The Weather in 2050

On the UNFCCC newsroom homepage today I found the video at the bottom of this blog post. The first four minutes of the video show a news anchor man going through the current weather across the US with a hurricane off the coast of Florida, a heat wave in Chicago and a server drought in the south-west US. The video ends with Ban Ki-Moon addressing the viewers and asking for us to take action on climate change with him. On one hand the video seems overly dramatic. But, is this what it takes┬áto get people to take up Ban Ki-Moon’s call for action?

After investigating the WMO’s website, I was able to find a link to a series of videos that the organization is running in preparation for the Climate Summit at the end of the month in New York City. A list of those videos can be found here.

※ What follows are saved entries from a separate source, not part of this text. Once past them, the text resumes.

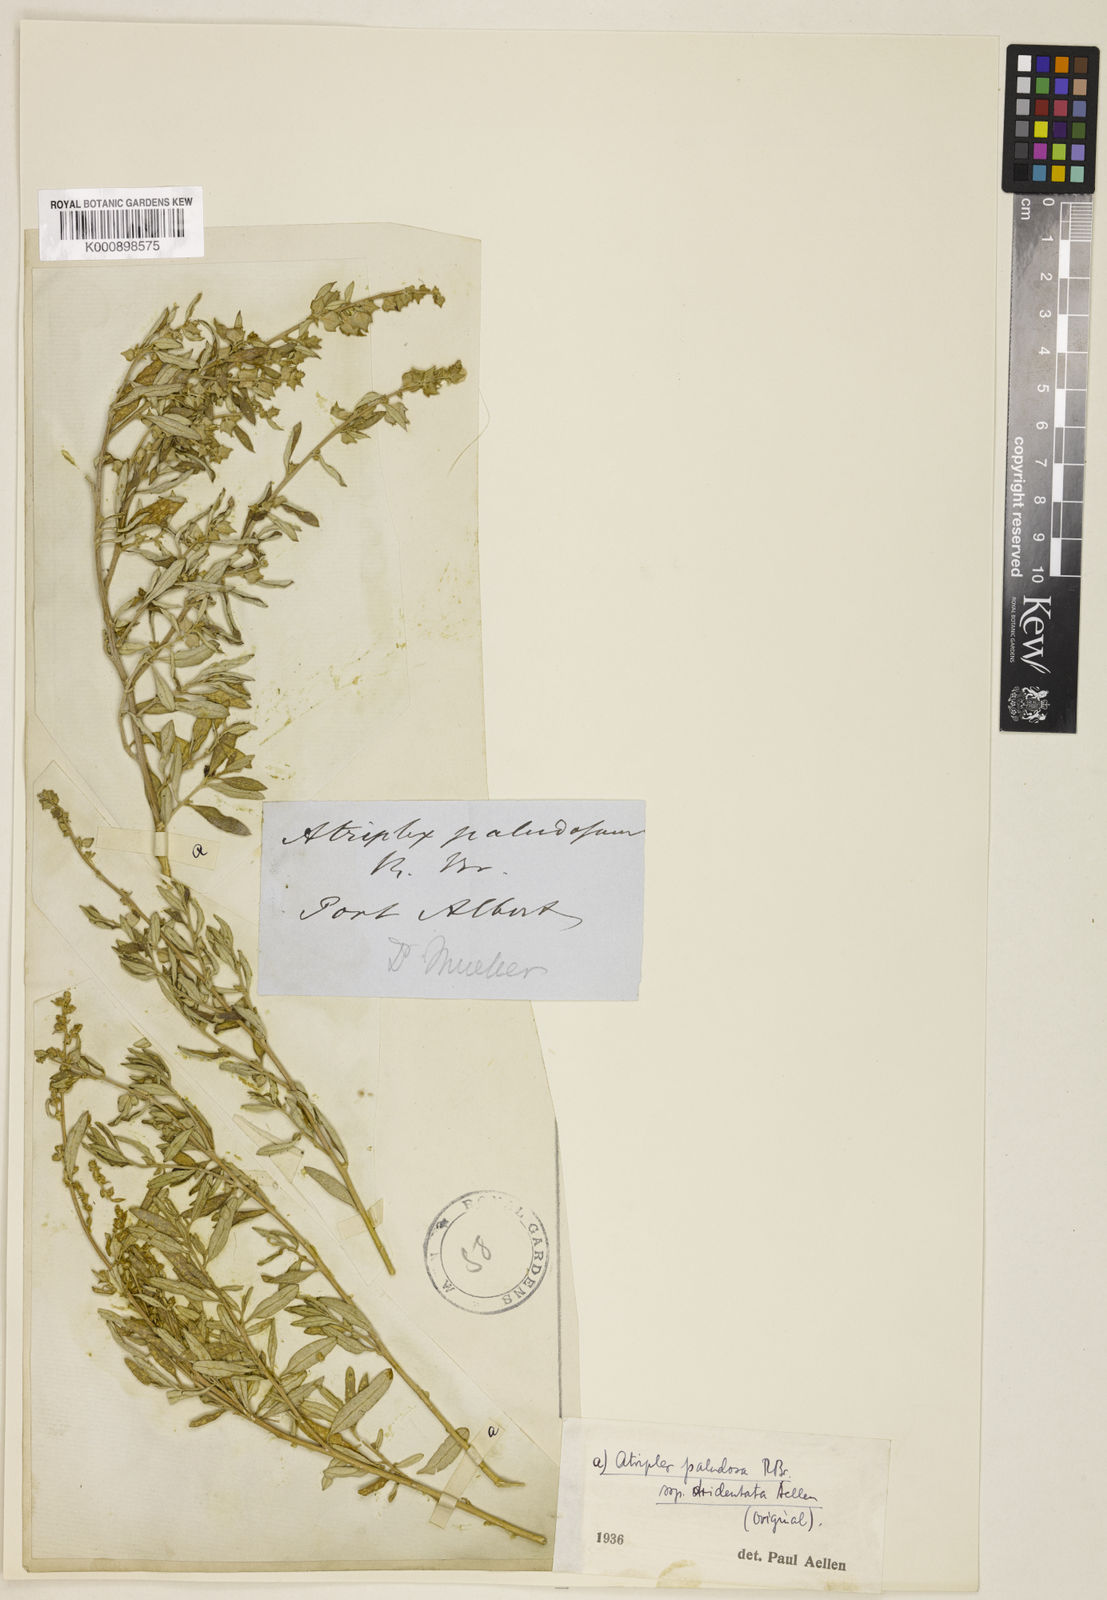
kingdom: Plantae
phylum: Tracheophyta
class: Magnoliopsida
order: Caryophyllales
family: Amaranthaceae
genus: Atriplex
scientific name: Atriplex paludosa
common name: Marsh saltbush
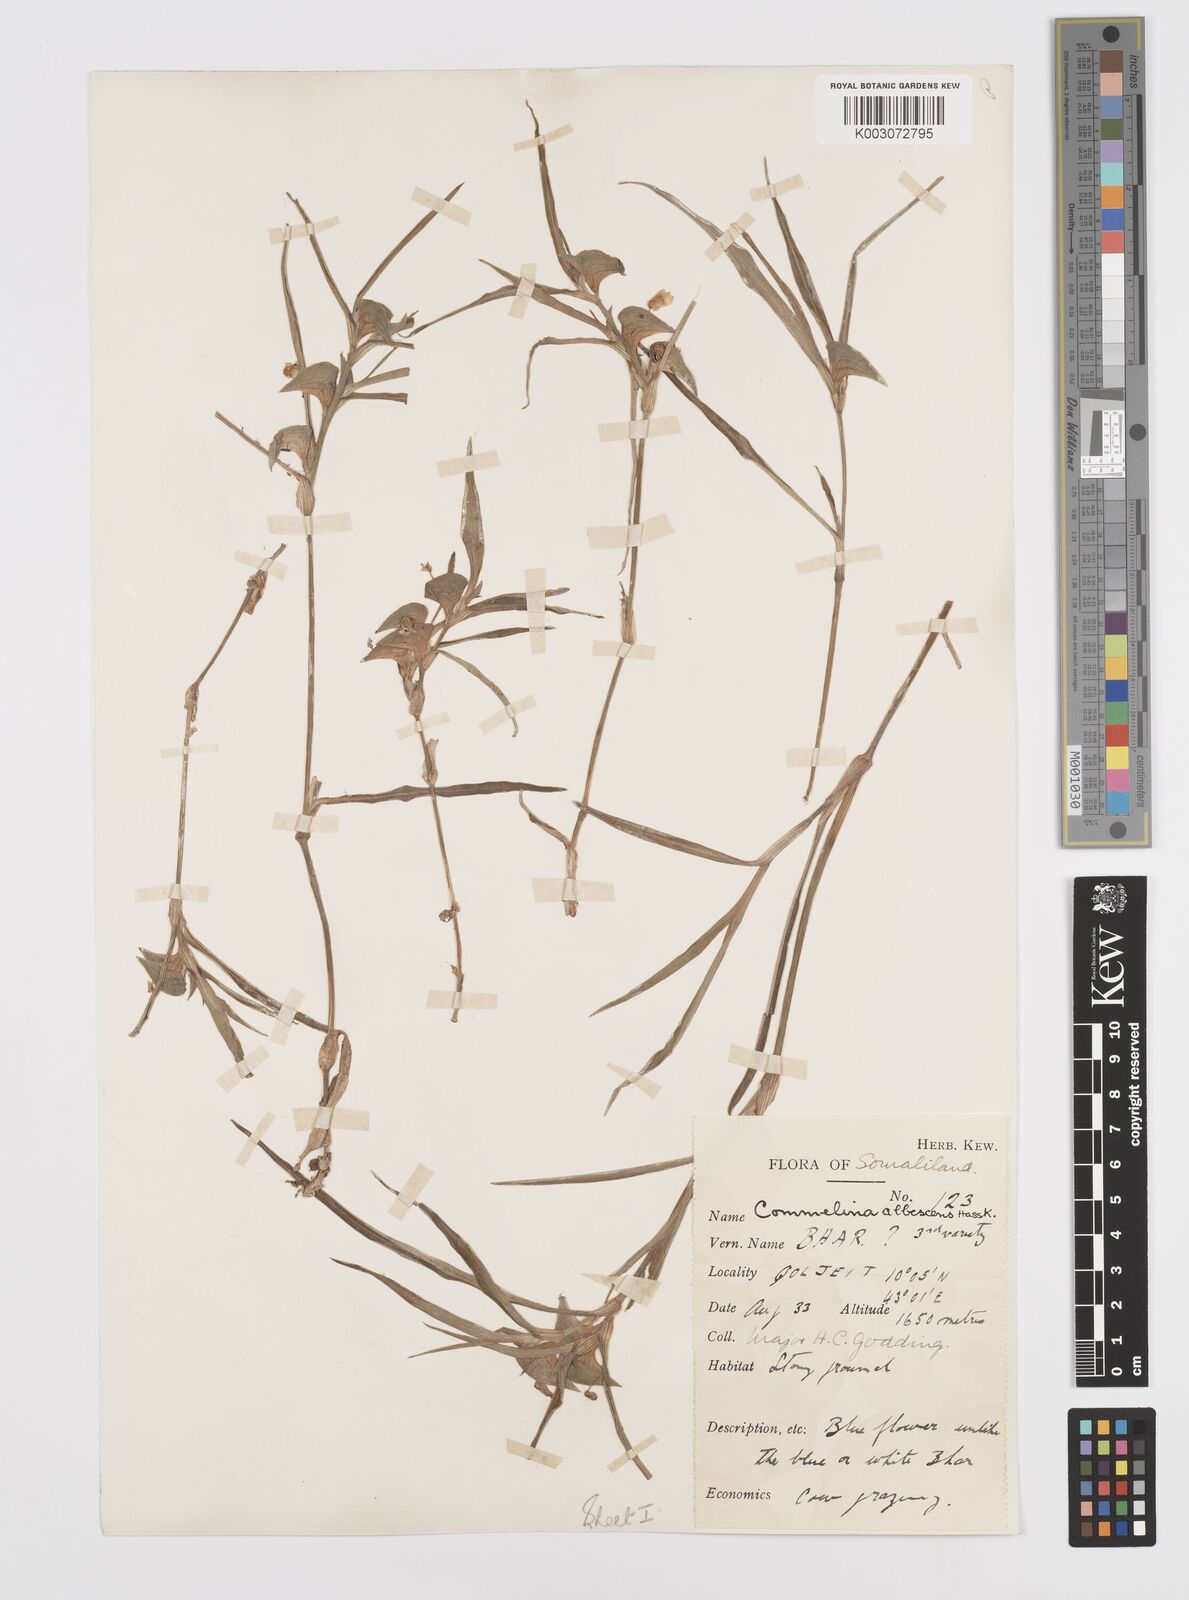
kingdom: Plantae
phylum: Tracheophyta
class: Liliopsida
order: Commelinales
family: Commelinaceae
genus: Commelina
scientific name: Commelina albescens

It is very interesting to me that they are running this campaign on weather related events. We know that there is not a clear connection between any given daily weather event and climate, yet, this video series suggests that weather when examined in different locations globally is an indication of a warming climate. These videos are consistent with the predictions of climate modelers, according to the WMO website. So, maybe this is an effective way of convincing people of the real dangers of climate change. What do you think?

 

3 Replies to “The Weather in 2050”

  1. This is a very provocative video. Thanks for adding this to the Blog.

    While links between human-caused climate change and individual extreme whether events are complex and difficult to establish, climate change does change the system in ways that can amplify or increase the frequencies of some types of extreme events. The probability of severe, long-lasting heat waves is rising as we add more greenhouse gases to the atmosphere. The amount of rainfall that falls in heavy rainfall events has increased in a number of parts of the world, including the NE US, and it is projected that this trend will continue with global climate change. This can increase the likelihood of flood events. James Hansen, Makiko Sato and Reto Ruedy make an analogy with loaded dice. Adding GHGs to the atmosphere is loading the climate dice, increasing the likelihood of extreme summer heat events. See http://www.giss.nasa.gov/research/briefs/hansen_17/.

  2. This video is really interesting… I agree that it seems a bit dramatic but I do think that sometimes drama is necessary in order to get people to care. I think serve weather, although like you said is hard to correlate perfectly with climate change, is something that touches peoples live. It is events that they can see and feel. And that is why it might encourage them to take more action.